According to the latest study from Visa, Latin America and Caribbean region has reflected e-commerce has to surge by over 39%, reaching $21.8 billion.
Such a successful e-commerce growth has been driven by a number of factors, including changes in consumer behaviors, perception and demand; increased computer and broadband penetration and improvements in online security; expansion of key industries such as travel & tourism; as well as the addition of large-scale merchants, especially in Brazil.
As the Visas’s research also found, between 2007 and 2009, e-Spending increased by 106% in the Latin American and Caribbean region. Countries driving this augmented growth include Brazil, which grew by 170%, succeeded by Mexico registering 91%; Argentina with 56%; and Chile with 49% during the same period. With regards to market share in Latin America, Brazil is the main driver with 61% of total online consumption in the region, followed by Mexico with 12%, and Chile with 5%.
While the e-commerce sector has not fully reached maturity in Latin America and the Caribbean, it experienced an increase of 49% in 2009, representing .52% of the region’s GDP. The most mature markets in the region, in relation to percentage of e-Commerce that contributes to its GDP, include Brazil with 0.84% and Chile with 0.64%.

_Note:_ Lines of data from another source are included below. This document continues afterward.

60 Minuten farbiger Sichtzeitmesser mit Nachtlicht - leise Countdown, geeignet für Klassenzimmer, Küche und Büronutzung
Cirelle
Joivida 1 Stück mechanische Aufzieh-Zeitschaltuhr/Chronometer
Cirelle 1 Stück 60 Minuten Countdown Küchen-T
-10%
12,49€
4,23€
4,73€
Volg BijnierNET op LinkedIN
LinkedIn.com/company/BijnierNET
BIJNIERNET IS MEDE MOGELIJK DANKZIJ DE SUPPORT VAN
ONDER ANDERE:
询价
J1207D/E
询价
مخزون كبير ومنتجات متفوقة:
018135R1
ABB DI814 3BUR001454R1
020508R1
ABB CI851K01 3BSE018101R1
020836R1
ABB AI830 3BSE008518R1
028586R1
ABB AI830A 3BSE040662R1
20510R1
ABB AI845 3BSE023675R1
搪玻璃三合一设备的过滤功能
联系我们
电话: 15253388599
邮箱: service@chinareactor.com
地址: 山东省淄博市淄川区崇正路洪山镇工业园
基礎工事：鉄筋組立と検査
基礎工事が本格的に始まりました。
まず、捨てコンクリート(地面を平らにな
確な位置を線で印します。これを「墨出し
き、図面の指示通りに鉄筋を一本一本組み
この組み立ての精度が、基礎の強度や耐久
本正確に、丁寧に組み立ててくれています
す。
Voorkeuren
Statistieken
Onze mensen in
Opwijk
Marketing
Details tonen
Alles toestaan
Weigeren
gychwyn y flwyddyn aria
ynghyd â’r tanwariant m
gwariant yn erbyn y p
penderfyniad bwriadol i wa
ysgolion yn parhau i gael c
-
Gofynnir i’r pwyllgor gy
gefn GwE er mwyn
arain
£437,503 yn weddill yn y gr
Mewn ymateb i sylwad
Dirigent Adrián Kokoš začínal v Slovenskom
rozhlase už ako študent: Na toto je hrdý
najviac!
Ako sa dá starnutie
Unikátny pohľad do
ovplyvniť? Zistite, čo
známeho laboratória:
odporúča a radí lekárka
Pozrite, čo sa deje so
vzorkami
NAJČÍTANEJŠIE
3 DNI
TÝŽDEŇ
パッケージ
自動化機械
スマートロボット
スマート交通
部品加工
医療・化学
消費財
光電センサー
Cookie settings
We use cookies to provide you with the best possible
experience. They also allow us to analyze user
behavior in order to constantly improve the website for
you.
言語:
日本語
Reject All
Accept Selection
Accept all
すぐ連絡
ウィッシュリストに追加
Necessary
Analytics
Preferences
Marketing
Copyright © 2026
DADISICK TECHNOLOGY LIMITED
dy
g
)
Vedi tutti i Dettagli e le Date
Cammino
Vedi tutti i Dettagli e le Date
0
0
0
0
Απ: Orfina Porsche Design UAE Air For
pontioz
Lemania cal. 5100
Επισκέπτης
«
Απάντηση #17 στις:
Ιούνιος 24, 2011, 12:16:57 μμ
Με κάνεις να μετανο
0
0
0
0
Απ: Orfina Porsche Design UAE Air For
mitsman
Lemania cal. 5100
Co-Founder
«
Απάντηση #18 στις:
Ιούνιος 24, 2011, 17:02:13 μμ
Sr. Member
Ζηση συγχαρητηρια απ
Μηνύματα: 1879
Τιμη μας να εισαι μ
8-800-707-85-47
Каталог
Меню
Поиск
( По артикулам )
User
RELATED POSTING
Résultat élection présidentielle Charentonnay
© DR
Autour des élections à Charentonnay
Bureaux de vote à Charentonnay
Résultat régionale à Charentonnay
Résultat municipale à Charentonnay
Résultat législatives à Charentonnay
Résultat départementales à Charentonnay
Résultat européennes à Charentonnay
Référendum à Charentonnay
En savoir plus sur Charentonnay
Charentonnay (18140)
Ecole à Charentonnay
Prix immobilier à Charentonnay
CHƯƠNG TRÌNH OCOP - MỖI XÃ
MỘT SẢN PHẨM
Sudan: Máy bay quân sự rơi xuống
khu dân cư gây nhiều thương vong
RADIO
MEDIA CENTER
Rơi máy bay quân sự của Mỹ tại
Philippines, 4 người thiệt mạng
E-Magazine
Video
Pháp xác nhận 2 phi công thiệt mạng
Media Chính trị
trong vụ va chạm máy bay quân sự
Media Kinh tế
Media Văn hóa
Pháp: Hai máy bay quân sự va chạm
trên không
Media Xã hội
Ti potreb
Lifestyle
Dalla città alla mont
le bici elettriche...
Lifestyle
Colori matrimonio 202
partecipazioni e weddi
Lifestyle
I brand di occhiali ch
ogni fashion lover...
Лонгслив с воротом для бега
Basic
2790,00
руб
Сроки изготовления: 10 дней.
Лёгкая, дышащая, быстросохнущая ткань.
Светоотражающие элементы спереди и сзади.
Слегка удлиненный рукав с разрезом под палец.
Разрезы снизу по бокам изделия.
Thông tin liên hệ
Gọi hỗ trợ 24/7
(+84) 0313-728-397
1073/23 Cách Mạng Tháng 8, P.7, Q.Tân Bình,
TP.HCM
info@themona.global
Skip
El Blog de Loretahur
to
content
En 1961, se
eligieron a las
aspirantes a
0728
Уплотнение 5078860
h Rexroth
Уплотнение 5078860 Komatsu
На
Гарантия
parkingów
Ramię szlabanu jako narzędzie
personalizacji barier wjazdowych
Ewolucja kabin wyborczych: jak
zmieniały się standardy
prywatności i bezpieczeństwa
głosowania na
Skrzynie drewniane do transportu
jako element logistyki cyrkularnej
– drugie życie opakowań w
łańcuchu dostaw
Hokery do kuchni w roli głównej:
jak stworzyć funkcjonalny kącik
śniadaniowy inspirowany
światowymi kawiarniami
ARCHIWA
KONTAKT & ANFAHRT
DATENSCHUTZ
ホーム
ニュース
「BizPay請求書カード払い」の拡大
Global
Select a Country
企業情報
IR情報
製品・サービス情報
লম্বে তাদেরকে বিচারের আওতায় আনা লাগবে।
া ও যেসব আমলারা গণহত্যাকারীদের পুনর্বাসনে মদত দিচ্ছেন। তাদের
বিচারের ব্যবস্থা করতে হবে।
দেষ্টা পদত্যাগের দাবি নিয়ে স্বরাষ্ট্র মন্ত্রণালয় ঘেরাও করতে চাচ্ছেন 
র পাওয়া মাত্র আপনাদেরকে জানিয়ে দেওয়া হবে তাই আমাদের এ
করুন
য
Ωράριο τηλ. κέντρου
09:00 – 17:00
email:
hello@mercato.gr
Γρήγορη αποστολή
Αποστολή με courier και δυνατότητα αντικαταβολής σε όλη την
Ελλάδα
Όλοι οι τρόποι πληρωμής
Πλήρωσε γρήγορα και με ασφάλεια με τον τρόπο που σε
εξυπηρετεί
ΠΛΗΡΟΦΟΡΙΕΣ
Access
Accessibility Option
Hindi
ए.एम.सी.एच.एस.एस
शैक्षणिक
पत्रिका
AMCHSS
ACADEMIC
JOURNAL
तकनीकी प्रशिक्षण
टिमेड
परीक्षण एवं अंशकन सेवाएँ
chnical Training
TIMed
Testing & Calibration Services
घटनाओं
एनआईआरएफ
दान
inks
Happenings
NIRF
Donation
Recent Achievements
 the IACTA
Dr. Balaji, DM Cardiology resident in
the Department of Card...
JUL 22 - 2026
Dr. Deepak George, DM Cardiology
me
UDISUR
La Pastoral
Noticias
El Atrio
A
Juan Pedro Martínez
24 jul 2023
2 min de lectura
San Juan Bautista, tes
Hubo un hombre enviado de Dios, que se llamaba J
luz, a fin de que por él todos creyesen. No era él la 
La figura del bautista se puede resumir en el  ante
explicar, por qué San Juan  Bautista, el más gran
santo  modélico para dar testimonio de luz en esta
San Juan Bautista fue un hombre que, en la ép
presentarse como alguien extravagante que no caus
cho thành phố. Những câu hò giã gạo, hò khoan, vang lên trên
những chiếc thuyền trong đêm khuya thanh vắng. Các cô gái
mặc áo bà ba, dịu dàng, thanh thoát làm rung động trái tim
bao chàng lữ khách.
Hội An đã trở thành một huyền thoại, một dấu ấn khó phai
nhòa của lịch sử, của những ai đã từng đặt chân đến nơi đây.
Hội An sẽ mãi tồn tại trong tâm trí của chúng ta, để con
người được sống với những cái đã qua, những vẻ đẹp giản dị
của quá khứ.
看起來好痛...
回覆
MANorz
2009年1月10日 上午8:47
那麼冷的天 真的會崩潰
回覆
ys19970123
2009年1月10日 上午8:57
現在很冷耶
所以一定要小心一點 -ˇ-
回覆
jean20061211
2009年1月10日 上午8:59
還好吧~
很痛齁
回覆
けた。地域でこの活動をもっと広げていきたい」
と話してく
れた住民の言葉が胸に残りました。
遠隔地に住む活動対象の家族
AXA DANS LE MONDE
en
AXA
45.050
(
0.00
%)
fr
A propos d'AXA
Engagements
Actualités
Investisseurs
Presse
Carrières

There are several factors that have propagated increased e-Commerce growth over the past two years:
· Computer and broadband penetration - on a technological level, increased access to the Internet and broadband penetration contributed to the growth of this channel.
· Payment cards offer greater online security – many issuers and merchants have made online transactions more secure for their customers.
There exists a clear opportunity for growth within the e-Commerce channel in Latin America and the Caribbean region. In 2009, Visa Inc, reported a 42% growth in e-Commerce payments volume in the region, reaching $10 billion.